Ainsi, l’Etat guinéen veut prendre prétexte de l’autorégulation pour faire poster à la presse toute responsabilité de dérives ou dysfonctionnement. Or, un organe d’autorégulation ne sert pas à grand-chose, si l’Etat ne lui donne des pouvoirs coercitifs. Beaucoup d’expériences en Afrique ont tourné court du fait de l’absence d’un pouvoir de sanction. D’ailleurs, la Guinée elle-même en sait quelque chose, puisque, au début des années 2000, le pays a connu un organe d’autorégulation dénommé Observatoire guinéen de la déontologie et de l’éthique dans les médias (Oguidem).

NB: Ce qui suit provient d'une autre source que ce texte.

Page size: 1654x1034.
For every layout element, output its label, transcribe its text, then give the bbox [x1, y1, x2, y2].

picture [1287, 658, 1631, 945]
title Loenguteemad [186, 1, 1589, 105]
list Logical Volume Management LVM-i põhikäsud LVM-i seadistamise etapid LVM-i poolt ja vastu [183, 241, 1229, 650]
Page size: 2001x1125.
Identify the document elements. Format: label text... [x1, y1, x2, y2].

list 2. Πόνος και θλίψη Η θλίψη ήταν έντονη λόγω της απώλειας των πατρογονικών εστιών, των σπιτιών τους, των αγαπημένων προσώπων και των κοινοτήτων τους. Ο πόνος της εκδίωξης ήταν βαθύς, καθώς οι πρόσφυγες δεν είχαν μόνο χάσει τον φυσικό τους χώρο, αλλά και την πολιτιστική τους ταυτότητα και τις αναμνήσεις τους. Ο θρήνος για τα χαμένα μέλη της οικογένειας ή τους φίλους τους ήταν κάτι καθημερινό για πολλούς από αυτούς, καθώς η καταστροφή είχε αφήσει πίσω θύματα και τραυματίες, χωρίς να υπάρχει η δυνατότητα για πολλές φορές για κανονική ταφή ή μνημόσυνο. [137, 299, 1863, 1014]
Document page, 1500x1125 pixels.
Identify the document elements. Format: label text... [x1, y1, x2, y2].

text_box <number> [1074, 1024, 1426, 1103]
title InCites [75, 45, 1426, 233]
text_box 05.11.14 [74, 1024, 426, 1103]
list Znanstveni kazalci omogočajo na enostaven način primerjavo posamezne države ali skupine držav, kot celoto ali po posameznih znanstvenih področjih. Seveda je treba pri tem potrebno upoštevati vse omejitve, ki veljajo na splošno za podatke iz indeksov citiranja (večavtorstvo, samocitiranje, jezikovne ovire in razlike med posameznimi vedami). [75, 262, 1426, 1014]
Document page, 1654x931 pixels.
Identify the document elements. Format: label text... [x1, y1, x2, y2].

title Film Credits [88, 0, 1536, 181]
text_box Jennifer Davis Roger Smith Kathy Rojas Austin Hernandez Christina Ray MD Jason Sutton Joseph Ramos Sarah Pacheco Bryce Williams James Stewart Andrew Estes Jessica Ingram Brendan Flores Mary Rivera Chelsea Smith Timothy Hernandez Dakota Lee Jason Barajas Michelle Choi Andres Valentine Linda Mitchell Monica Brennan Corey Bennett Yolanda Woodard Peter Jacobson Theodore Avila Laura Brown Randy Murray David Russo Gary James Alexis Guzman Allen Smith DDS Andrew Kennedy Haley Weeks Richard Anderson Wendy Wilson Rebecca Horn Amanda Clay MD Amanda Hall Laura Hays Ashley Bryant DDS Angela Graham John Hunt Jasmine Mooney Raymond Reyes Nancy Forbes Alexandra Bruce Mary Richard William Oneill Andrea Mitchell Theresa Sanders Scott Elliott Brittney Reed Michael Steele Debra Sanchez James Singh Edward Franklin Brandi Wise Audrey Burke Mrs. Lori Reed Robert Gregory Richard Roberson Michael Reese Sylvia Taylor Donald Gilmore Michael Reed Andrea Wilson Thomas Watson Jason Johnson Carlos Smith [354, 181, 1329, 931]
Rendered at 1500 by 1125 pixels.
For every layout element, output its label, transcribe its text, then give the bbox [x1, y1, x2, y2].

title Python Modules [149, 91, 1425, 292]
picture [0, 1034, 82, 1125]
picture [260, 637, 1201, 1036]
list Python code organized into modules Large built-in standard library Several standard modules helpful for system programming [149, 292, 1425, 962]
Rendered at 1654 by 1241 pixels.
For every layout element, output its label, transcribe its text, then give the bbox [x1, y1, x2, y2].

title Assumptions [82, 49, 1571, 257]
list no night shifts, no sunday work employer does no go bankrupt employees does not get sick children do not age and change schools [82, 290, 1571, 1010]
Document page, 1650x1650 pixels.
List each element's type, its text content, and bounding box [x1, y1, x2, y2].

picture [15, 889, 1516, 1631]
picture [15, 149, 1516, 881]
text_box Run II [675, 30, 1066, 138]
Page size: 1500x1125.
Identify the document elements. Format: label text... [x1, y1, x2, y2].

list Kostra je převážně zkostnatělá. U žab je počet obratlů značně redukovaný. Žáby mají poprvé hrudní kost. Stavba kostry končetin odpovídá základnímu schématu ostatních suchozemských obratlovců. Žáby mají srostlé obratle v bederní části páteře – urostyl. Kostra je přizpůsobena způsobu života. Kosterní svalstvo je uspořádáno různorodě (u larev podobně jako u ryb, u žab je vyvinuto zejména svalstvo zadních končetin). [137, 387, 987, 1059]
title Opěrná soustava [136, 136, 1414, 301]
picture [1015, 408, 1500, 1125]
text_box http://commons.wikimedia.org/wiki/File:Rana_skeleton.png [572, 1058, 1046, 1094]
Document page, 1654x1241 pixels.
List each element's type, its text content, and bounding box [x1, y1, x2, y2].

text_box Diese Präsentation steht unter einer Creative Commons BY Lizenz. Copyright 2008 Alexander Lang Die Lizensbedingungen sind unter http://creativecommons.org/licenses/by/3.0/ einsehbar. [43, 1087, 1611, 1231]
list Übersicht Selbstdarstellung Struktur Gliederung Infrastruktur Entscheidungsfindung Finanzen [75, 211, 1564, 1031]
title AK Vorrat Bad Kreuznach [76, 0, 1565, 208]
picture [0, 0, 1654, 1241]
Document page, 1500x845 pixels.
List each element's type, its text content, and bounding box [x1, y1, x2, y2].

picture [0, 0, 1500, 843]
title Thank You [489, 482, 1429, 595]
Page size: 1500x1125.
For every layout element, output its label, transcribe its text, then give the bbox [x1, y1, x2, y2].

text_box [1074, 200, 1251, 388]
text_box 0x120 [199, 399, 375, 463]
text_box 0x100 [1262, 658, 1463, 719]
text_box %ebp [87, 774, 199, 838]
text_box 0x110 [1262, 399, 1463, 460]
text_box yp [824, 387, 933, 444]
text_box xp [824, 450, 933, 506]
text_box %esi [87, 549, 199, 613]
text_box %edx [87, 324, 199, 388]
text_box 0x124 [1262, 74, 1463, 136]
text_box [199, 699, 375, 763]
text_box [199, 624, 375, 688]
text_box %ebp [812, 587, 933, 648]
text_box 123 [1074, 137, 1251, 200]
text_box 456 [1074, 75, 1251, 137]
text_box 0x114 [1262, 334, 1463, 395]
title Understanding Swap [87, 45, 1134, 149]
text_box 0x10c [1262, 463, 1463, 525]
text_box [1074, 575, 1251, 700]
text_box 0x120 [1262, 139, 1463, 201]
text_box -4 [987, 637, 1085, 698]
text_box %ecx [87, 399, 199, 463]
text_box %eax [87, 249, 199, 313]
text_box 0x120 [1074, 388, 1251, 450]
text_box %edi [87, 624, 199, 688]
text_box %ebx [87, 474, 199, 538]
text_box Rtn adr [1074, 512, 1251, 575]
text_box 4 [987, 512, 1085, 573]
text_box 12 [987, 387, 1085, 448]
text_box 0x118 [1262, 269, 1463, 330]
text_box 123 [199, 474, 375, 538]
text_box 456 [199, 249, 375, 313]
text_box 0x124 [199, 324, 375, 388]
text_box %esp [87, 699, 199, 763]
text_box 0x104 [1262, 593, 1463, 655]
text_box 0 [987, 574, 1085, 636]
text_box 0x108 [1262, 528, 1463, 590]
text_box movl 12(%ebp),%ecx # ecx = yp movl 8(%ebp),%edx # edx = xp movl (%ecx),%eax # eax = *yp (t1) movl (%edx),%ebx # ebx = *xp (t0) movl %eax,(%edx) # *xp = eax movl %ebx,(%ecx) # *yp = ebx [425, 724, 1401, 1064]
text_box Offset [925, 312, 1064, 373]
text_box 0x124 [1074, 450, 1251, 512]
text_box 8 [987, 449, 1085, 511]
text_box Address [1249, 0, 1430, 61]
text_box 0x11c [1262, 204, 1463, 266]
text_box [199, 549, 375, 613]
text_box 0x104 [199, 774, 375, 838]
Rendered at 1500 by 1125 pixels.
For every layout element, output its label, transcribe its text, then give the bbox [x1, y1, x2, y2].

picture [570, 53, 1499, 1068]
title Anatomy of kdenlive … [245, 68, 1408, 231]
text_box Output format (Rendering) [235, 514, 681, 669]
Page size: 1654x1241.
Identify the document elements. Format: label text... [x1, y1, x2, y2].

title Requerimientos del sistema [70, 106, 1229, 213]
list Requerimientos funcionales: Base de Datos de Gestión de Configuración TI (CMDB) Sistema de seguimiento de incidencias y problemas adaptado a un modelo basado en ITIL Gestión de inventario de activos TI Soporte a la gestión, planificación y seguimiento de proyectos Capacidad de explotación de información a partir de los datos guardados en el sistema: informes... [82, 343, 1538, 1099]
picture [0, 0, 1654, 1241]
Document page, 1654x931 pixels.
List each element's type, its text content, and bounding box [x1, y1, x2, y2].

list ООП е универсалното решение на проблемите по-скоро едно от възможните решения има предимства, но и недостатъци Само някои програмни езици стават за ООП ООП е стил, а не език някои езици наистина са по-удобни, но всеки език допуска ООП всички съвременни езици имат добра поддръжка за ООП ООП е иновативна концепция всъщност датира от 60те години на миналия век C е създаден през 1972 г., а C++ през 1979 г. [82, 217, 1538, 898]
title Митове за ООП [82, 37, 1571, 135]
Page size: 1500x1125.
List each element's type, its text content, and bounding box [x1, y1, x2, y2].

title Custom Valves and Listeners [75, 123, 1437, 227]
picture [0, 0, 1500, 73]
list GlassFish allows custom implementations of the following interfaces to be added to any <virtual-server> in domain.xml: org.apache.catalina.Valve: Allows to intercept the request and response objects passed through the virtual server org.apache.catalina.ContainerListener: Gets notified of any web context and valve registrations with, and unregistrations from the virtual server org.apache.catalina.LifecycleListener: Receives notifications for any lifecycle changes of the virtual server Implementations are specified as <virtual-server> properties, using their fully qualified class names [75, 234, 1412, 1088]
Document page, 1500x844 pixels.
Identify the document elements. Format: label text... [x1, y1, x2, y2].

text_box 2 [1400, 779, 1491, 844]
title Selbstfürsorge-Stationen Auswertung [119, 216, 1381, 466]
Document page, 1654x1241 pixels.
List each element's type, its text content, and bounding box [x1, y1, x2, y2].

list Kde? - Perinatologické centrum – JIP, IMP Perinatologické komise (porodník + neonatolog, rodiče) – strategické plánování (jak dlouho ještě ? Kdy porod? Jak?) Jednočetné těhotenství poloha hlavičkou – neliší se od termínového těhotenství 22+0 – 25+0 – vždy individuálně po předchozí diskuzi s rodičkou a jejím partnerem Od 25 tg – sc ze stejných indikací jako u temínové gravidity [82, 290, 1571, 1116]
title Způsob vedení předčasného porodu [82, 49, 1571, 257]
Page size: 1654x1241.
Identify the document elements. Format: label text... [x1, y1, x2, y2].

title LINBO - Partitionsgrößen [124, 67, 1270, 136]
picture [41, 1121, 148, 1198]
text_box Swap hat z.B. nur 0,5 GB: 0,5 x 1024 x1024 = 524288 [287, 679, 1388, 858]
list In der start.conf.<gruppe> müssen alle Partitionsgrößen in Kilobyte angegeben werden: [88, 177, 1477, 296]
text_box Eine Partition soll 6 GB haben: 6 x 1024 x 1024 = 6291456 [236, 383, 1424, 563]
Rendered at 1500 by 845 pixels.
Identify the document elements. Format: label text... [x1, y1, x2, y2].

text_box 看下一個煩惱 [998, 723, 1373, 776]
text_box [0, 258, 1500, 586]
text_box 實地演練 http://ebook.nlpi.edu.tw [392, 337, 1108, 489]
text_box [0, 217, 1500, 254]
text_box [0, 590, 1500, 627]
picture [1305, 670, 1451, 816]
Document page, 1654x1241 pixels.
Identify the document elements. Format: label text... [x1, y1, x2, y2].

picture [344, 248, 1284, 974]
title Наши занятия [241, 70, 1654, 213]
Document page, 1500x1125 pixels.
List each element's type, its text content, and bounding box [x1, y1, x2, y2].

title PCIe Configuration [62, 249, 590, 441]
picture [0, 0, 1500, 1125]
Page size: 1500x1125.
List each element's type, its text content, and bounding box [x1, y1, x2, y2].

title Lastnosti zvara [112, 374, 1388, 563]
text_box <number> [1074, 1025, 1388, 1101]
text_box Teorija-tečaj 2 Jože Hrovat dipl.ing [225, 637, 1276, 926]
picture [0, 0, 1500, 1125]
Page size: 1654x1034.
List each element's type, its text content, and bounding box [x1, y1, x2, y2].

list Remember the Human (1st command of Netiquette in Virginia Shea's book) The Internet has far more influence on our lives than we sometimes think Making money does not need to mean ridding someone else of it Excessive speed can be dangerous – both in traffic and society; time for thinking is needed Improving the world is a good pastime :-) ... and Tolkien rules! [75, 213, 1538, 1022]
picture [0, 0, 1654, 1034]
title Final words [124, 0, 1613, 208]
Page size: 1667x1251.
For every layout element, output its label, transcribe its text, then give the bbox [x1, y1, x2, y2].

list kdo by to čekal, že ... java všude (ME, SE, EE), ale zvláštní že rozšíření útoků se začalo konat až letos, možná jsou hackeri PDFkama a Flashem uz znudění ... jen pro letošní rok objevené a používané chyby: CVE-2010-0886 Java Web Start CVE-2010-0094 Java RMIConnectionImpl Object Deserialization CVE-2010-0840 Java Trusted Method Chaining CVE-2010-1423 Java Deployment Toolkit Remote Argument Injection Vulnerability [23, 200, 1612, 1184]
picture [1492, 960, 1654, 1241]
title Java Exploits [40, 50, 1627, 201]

Au Sénégal, le Conseil pour l’Observation des Règles d’Éthique et de Déontologie (Cored) fait face au même problème. Ses avis font régulièrement l’objet de contre-attaques parfois violentes de la part des incriminés.
La dernière en date est le cas Aïssatou Diop Fall. La journaliste et ‘’patronne’’ de presse a eu l’outrecuidance de s’en prendre à l’organe d’autorégulation, alors qu’elle a commis une faute flagrante en révélant comment elle procédait avec l’ancien ministre des Finances, Moustapha Ba, pour débloquer des chèques.
Aujourd’hui, avec internet, la corporation de journalistes a été envahie de toute part. Les brebis galeuses sont en phase de devenir majoritaires. Un organe d’autorégulation a peu de chance de connaître un succès. Et c’est dans ce piège que les militaires au pouvoir en Guinée sont en train de conduire les hommes de médias pour trouver une justification au bâillonnement en cours.